● **RECORDS FOR THIS TASK**
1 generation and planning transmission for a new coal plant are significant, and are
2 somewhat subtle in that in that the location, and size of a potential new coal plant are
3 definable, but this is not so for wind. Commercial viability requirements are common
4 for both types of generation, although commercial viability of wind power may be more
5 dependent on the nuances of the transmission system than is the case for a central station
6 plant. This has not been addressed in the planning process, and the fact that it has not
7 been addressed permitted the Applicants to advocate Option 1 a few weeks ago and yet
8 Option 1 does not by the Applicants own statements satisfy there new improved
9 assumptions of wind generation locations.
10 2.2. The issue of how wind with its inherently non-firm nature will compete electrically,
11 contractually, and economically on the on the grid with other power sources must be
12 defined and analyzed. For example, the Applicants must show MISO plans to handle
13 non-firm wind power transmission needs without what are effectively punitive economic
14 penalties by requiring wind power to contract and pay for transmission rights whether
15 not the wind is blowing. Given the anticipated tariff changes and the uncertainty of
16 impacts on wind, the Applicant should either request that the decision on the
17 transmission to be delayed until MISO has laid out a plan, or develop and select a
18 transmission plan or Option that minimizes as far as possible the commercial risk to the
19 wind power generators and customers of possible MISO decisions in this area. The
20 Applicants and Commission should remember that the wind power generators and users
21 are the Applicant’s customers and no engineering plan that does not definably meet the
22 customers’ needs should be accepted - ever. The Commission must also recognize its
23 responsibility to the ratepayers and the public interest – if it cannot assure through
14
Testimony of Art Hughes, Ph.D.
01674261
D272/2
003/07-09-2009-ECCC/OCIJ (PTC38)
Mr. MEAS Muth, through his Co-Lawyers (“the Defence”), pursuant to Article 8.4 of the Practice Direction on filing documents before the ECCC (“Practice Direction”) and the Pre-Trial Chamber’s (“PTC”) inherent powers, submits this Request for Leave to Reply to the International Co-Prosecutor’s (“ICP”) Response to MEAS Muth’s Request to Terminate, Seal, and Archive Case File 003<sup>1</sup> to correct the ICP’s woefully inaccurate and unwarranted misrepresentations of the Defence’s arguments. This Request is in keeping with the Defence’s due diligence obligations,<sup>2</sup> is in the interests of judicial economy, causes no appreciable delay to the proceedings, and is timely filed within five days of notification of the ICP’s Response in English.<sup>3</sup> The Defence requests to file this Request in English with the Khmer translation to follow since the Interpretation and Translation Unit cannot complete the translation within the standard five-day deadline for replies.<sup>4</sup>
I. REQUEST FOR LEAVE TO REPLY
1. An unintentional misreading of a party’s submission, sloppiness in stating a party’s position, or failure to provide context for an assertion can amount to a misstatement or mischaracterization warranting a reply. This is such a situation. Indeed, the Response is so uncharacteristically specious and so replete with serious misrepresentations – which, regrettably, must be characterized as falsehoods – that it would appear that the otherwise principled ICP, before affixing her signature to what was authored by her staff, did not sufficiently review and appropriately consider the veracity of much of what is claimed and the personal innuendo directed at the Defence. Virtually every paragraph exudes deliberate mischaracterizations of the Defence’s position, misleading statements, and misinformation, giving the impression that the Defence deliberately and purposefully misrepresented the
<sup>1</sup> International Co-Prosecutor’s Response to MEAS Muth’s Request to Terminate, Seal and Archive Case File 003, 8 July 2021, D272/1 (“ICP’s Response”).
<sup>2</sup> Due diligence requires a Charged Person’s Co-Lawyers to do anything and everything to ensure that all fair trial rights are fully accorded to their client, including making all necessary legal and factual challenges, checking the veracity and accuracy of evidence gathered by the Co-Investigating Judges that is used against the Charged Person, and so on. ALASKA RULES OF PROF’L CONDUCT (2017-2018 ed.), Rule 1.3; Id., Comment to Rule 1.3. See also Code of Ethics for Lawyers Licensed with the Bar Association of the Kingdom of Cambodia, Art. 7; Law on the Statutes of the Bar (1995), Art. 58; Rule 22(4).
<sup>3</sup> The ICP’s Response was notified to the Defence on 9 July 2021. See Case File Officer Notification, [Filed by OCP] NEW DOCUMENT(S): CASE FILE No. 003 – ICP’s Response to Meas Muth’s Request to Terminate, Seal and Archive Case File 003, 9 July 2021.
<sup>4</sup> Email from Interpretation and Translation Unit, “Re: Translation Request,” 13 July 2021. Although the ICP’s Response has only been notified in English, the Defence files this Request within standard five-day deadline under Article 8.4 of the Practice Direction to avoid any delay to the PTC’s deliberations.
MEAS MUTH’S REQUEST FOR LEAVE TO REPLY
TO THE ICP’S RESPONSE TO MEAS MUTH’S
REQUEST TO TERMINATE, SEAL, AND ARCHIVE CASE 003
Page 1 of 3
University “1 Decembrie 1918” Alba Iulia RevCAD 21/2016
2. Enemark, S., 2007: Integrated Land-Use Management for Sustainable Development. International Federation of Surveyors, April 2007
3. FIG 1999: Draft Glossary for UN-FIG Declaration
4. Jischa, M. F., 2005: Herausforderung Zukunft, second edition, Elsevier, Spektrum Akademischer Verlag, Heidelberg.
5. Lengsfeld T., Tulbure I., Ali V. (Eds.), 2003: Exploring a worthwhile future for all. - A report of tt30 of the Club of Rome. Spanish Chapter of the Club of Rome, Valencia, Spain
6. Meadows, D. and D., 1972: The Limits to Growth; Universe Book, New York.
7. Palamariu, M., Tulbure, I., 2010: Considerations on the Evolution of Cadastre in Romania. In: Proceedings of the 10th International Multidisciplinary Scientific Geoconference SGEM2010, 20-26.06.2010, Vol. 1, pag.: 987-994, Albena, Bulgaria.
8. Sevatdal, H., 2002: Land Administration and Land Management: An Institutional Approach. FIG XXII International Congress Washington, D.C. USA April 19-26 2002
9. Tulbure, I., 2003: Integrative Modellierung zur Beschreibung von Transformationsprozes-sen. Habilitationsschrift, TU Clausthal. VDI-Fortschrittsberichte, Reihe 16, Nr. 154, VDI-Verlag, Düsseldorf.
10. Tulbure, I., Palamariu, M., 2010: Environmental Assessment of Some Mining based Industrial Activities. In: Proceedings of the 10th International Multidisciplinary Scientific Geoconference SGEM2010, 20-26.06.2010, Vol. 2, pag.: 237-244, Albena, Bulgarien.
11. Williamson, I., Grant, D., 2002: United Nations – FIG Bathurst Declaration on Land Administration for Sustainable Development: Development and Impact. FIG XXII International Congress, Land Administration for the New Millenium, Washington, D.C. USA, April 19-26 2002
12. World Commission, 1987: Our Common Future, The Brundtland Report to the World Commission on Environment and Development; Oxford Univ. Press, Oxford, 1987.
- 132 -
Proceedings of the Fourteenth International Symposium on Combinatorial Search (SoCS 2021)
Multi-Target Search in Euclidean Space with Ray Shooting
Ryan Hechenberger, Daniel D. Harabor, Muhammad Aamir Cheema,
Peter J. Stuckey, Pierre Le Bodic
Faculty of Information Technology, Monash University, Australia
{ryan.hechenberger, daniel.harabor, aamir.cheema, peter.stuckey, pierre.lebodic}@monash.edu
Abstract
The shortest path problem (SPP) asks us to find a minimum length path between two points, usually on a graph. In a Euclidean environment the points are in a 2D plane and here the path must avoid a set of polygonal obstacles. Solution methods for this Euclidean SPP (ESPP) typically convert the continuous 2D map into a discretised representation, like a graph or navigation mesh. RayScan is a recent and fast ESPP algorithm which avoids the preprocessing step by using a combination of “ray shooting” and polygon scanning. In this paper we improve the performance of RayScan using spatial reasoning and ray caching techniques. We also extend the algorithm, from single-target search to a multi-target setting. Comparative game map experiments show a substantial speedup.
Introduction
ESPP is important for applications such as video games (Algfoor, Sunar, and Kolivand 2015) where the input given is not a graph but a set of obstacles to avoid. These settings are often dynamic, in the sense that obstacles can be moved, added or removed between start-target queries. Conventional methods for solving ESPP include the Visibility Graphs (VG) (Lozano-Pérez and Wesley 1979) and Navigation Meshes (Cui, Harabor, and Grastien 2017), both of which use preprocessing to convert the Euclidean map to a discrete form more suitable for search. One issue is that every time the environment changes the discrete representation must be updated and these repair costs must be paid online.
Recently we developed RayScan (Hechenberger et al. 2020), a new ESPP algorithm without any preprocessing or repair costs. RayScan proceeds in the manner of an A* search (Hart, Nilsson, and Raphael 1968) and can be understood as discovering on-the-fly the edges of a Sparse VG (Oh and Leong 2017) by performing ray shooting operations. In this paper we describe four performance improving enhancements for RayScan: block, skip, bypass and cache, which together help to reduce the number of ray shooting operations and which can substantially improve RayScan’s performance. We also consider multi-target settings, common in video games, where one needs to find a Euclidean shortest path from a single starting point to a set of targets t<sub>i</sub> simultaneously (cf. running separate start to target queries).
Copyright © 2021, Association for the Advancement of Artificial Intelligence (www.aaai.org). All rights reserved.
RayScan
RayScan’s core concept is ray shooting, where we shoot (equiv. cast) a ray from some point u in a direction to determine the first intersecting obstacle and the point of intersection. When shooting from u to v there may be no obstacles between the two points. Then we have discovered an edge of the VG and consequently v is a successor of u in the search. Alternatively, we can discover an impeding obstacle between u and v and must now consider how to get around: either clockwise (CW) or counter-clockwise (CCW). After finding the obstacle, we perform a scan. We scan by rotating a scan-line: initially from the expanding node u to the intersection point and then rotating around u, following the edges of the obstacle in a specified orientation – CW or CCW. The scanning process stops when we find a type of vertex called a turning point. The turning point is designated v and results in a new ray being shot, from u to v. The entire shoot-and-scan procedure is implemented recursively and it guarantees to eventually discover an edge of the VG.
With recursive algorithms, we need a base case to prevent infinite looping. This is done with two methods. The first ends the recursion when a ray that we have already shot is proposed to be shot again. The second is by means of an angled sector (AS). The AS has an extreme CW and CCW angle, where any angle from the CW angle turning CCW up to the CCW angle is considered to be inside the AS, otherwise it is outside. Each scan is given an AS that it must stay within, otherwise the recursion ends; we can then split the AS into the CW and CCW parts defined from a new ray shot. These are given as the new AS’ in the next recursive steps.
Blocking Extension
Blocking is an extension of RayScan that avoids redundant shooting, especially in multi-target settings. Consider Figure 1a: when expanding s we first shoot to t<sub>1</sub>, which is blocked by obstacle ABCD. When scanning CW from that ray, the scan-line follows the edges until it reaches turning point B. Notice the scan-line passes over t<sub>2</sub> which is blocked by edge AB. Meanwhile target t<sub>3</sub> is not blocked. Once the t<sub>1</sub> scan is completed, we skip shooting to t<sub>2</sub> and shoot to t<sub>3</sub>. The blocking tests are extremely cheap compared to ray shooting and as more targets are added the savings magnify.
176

● **EXERCISE DIRECTIONS**
Where a line of the records contains the word "been", copy that line.

● **RESPONSE TO THIS TASK**
6 plant. This has not been addressed in the planning process, and the fact that it has not
7 been addressed permitted the Applicants to advocate Option 1 a few weeks ago and yet
<sup>4</sup> Email from Interpretation and Translation Unit, “Re: Translation Request,” 13 July 2021. Although the ICP’s Response has only been notified in English, the Defence files this Request within standard five-day deadline under Article 8.4 of the Practice Direction to avoid any delay to the PTC’s deliberations.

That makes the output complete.